* START *

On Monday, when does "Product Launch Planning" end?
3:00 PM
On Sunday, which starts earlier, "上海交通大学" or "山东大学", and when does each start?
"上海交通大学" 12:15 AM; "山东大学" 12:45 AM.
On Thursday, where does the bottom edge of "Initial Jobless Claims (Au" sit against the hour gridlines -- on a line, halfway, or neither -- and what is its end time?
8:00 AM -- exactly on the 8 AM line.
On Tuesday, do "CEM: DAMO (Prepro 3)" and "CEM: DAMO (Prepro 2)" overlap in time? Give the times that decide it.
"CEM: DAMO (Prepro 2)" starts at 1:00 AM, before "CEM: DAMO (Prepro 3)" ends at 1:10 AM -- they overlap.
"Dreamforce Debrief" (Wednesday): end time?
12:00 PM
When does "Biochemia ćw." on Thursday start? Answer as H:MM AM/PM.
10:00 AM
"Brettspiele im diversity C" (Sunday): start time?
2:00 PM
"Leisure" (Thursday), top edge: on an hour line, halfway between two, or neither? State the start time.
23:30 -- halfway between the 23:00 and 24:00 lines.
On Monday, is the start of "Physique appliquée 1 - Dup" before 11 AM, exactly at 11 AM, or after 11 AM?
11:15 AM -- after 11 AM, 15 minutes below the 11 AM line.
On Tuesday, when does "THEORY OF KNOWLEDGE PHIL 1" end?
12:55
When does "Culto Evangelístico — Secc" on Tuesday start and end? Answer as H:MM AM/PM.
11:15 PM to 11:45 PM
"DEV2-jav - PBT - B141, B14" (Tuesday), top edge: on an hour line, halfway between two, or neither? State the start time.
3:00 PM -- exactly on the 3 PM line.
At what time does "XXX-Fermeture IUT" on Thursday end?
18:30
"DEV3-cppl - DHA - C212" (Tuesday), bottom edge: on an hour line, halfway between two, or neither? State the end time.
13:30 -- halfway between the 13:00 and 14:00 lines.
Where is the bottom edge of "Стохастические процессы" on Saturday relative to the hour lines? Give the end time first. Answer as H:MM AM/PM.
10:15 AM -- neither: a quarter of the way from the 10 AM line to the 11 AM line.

* END *

Objective: Copy out all of the material above word for word, leaving nothing out.

Answer to this problem:
On Monday, when does "Product Launch Planning" end?
3:00 PM
On Sunday, which starts earlier, "上海交通大学" or "山东大学", and when does each start?
"上海交通大学" 12:15 AM; "山东大学" 12:45 AM.
On Thursday, where does the bottom edge of "Initial Jobless Claims (Au" sit against the hour gridlines -- on a line, halfway, or neither -- and what is its end time?
8:00 AM -- exactly on the 8 AM line.
On Tuesday, do "CEM: DAMO (Prepro 3)" and "CEM: DAMO (Prepro 2)" overlap in time? Give the times that decide it.
"CEM: DAMO (Prepro 2)" starts at 1:00 AM, before "CEM: DAMO (Prepro 3)" ends at 1:10 AM -- they overlap.
"Dreamforce Debrief" (Wednesday): end time?
12:00 PM
When does "Biochemia ćw." on Thursday start? Answer as H:MM AM/PM.
10:00 AM
"Brettspiele im diversity C" (Sunday): start time?
2:00 PM
"Leisure" (Thursday), top edge: on an hour line, halfway between two, or neither? State the start time.
23:30 -- halfway between the 23:00 and 24:00 lines.
On Monday, is the start of "Physique appliquée 1 - Dup" before 11 AM, exactly at 11 AM, or after 11 AM?
11:15 AM -- after 11 AM, 15 minutes below the 11 AM line.
On Tuesday, when does "THEORY OF KNOWLEDGE PHIL 1" end?
12:55
When does "Culto Evangelístico — Secc" on Tuesday start and end? Answer as H:MM AM/PM.
11:15 PM to 11:45 PM
"DEV2-jav - PBT - B141, B14" (Tuesday), top edge: on an hour line, halfway between two, or neither? State the start time.
3:00 PM -- exactly on the 3 PM line.
At what time does "XXX-Fermeture IUT" on Thursday end?
18:30
"DEV3-cppl - DHA - C212" (Tuesday), bottom edge: on an hour line, halfway between two, or neither? State the end time.
13:30 -- halfway between the 13:00 and 14:00 lines.
Where is the bottom edge of "Стохастические процессы" on Saturday relative to the hour lines? Give the end time first. Answer as H:MM AM/PM.
10:15 AM -- neither: a quarter of the way from the 10 AM line to the 11 AM line.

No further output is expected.